As follows from last September’s presidential decree, the salaries of State Duma and Federation Council members this year will go up to 250,000 rubles, and as of September 1 2014, to 420,000 rubles. In other words, it will become 14 times the national average. According to the federal statistics agency, Rosstat, Russia’s monthly wage last August averaged 30,000 rubles (slightly less than one thousand dollars).

Duma member Dmitry Gudkov says “the electorate will not approve of the pay rises; besides 60% of the lawmakers might agree to get no salary at all, because they have their own private businesses to live on.

At the beginning of 2012 in the State Duma there were more than 20 legislators with annual incomes of over 100 million rubles.

Against this background very unfavorable for State Duma members, the leader of the Liberal Democrat Party, Vladimir Zhirinovsky, has cracked down on his fellow legislators with harsh criticism.

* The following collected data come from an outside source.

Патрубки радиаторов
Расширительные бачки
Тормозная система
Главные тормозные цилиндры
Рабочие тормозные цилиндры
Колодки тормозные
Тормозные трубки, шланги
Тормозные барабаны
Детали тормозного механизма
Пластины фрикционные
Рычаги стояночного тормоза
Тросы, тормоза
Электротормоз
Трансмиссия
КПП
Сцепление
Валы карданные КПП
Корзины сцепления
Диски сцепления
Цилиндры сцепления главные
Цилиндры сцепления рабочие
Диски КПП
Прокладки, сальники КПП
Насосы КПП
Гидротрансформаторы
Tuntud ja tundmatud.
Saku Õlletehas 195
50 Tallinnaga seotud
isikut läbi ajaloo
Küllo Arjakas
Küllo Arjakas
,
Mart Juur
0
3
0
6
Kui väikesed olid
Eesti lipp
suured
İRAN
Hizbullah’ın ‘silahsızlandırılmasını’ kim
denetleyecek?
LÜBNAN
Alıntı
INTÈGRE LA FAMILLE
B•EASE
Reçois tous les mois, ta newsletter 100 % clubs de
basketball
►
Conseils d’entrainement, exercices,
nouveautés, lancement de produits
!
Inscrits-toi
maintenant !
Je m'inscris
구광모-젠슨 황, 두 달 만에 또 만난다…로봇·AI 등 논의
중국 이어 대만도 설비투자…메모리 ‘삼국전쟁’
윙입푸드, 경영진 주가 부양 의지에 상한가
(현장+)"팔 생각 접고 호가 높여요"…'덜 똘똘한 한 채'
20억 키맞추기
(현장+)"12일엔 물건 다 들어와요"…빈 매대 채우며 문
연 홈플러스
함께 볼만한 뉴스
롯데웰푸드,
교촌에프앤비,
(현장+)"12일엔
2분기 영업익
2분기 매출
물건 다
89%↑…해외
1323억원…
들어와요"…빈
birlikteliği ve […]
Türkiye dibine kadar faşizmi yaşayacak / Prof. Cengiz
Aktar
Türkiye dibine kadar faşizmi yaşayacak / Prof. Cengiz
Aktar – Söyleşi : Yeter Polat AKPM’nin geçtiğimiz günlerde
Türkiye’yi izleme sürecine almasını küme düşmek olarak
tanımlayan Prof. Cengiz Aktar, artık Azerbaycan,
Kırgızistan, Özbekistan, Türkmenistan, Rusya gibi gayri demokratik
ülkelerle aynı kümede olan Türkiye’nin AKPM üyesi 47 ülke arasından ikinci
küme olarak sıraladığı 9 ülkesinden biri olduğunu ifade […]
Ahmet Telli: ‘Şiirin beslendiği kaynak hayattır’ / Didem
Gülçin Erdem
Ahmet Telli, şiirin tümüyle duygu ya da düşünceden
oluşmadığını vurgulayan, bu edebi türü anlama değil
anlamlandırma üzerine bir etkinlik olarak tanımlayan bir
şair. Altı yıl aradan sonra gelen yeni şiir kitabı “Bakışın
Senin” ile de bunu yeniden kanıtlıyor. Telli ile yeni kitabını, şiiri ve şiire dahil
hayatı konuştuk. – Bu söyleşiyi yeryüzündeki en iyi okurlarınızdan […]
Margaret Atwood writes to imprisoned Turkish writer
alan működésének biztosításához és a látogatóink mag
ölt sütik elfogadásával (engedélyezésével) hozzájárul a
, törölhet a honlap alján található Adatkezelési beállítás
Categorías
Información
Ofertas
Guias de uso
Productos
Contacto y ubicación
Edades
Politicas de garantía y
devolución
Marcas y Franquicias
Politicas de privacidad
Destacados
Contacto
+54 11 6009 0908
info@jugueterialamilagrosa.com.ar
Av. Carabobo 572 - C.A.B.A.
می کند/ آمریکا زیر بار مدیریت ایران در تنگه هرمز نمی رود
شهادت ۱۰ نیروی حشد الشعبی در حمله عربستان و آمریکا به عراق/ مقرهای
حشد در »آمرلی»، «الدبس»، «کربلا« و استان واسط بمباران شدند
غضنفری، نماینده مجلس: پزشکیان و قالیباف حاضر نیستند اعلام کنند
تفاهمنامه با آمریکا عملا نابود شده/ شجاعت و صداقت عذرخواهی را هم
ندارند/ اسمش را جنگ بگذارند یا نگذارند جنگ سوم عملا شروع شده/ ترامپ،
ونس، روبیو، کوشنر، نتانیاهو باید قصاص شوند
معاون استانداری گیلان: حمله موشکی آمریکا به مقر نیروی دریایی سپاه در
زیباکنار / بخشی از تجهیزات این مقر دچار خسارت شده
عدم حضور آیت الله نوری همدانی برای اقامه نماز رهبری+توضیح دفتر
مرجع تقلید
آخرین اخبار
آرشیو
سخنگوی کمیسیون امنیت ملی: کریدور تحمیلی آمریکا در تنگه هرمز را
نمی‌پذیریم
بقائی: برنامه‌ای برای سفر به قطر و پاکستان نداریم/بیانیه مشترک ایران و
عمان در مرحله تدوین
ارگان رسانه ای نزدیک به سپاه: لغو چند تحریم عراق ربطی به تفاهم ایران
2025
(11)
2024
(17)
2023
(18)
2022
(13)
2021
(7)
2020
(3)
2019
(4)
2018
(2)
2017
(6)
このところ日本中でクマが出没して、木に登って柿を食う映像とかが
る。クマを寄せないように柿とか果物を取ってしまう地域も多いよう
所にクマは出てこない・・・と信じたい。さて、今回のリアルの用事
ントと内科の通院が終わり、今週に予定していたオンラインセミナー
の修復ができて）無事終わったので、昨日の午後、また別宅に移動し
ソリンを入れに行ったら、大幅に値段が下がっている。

He accused them of massive absenteeism and suggested amendments to the law on the status of State Duma members in order to make it possible to strip lazy legislators of their mandates. Zhirinovsky said absentees harmed the prestige of their parties and of the authorities as such. The rotation of legislators, he argues, will be an excellent way of improving democracy.

Incidentally, Zhirinovsky said nothing new. Millions of TV news viewers in Russia can see for themselves the State Duma’s hall is half-empty. In addition, they can see the few legislators present rush about the aisles and the rows of seats pushing voting buttons for their absent colleagues. Of the 450 lower house members hardly a half attend parliament sessions regularly.

Both the State Duma and the Federation Council have been trying to enhance discipline and improve attendance. FC speaker Valentina Matvienko has come up with an idea of considering the possibility of fining FC members for being absent from sessions for no good reason. However, the legislators are unlikely to vote for a proposal for punishing themselves.

True, this is not the main reason for the people’s critical attitude to parliament.

“The previous State Duma was no place for debate, the way its former speaker once put it. In the meantime, in the current State Duma the ordinary voter hears no meaningful discussions of issues that really trouble each citizen of the country - of everyday life issues. The people are concerned over small pensions, soaring housing and utility prices, and ecological problems. Instead, the legislators prefer to adopt a special legal act to outlaw LGBT propaganda,” the deputy chief of the Centre for Political Technologies, Boris Makarenko, has told ITAR-TASS in an interview.

The expert believes that the people’s anger over the performance of the State Duma stems from the legislators’ alienation from society.

“The proportional system of elections to the lower house of parliament has created a situation in which the legislator depends on the party, and not on the electorate. If the lawmakers were more active in their constituencies, if they were more active in reflecting the interest of the country’s people in the laws they pass, then the people’s attitude to parliament would be quite different,” he said.